CVE-2026-34833 is a vulnerability classified under CWE-312 (Cleartext Storage of Sensitive Information) affecting Bulwark Webmail, a self-hosted webmail client for Stalwart Mail Server. Prior to version 1.4.10, the GET /api/auth/session endpoint returned the user's plaintext password within the JSON response. This design flaw exposes sensitive credentials to multiple attack vectors including browser logs, local caches, and network proxies. Because the password is transmitted in cleartext and included in API responses, any entity with access to network traffic or local machine logs can capture user credentials without requiring authentication or user interaction. The vulnerability has a CVSS 4.0 base score of 8.7, indicating high severity due to network attack vector, low attack complexity, no privileges or user interaction required, and high impact on confidentiality. The flaw was addressed in version 1.4.10 by removing the plaintext password from the API response, thus preventing exposure. While no known exploits have been reported in the wild, the vulnerability represents a significant risk to confidentiality and user account security in affected deployments.

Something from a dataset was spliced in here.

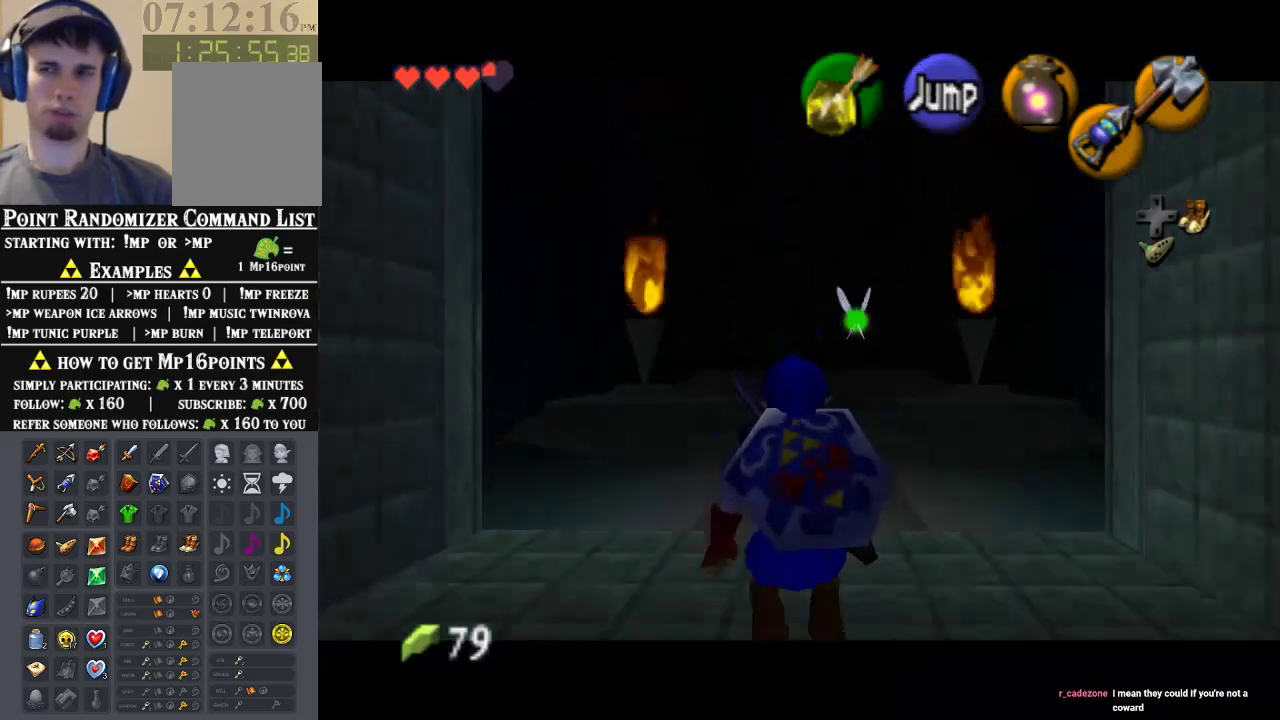
{"buttons": ["Z"], "left_stick": "down", "events": []}
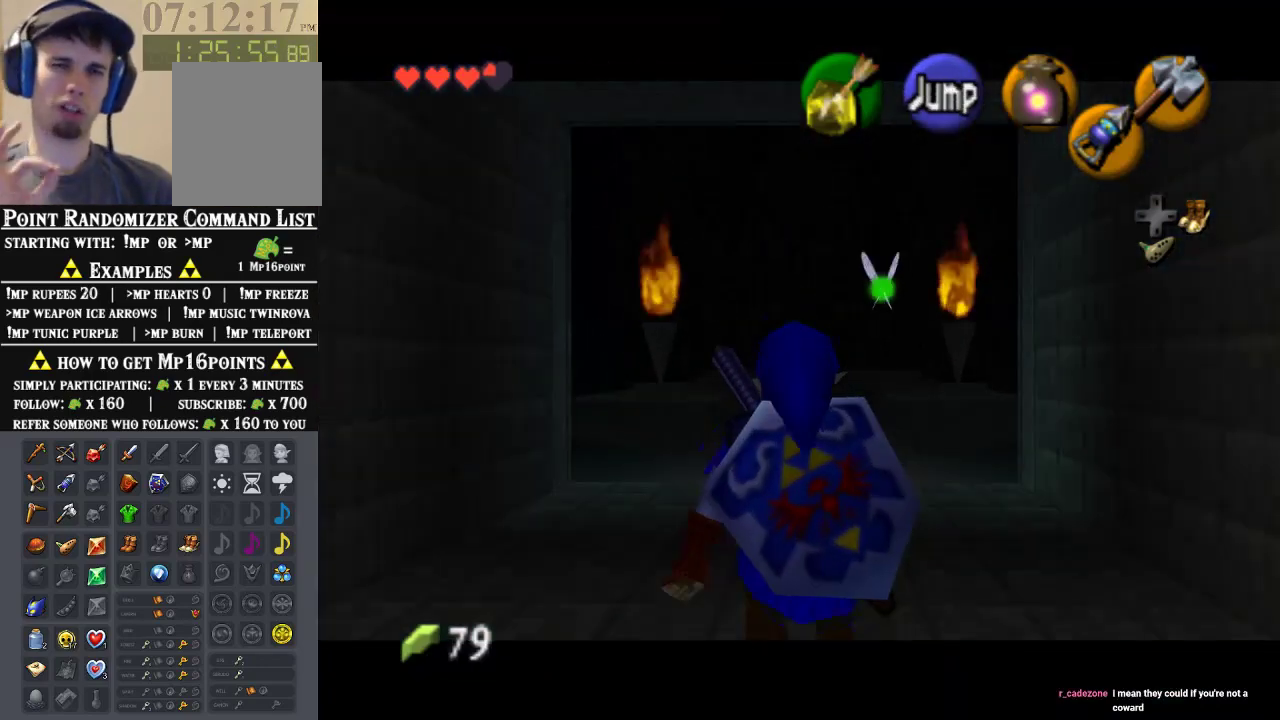
{"buttons": ["Z"], "left_stick": "down", "events": []}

The primary impact of CVE-2026-34833 is the compromise of user credentials through exposure of plaintext passwords in API responses. This can lead to unauthorized access to user email accounts, potentially allowing attackers to read sensitive communications, impersonate users, and escalate attacks within an organization. Since the password is exposed over the network and stored in browser caches and logs, attackers with network access or local machine access can easily harvest credentials. This undermines the confidentiality and integrity of user accounts and can facilitate further attacks such as phishing, lateral movement, or data exfiltration. Organizations relying on Bulwark Webmail for internal or external communications face increased risk of account compromise and data breaches if running affected versions. The vulnerability does not directly affect availability but can indirectly disrupt operations if accounts are compromised or trust is lost.

Organizations should immediately upgrade Bulwark Webmail to version 1.4.10 or later where the vulnerability is patched. In addition, administrators should audit existing logs and caches for exposed credentials and enforce password resets for affected users to mitigate potential compromise. Network traffic should be monitored for suspicious activity indicating credential harvesting attempts. Implementing strict transport layer security (TLS) and ensuring no sensitive data is logged or cached by browsers can reduce exposure. Deploying network segmentation and limiting access to the webmail server can also reduce attack surface. Finally, educating users about the risks of credential exposure and encouraging use of multi-factor authentication (MFA) where possible will help mitigate the impact of stolen credentials.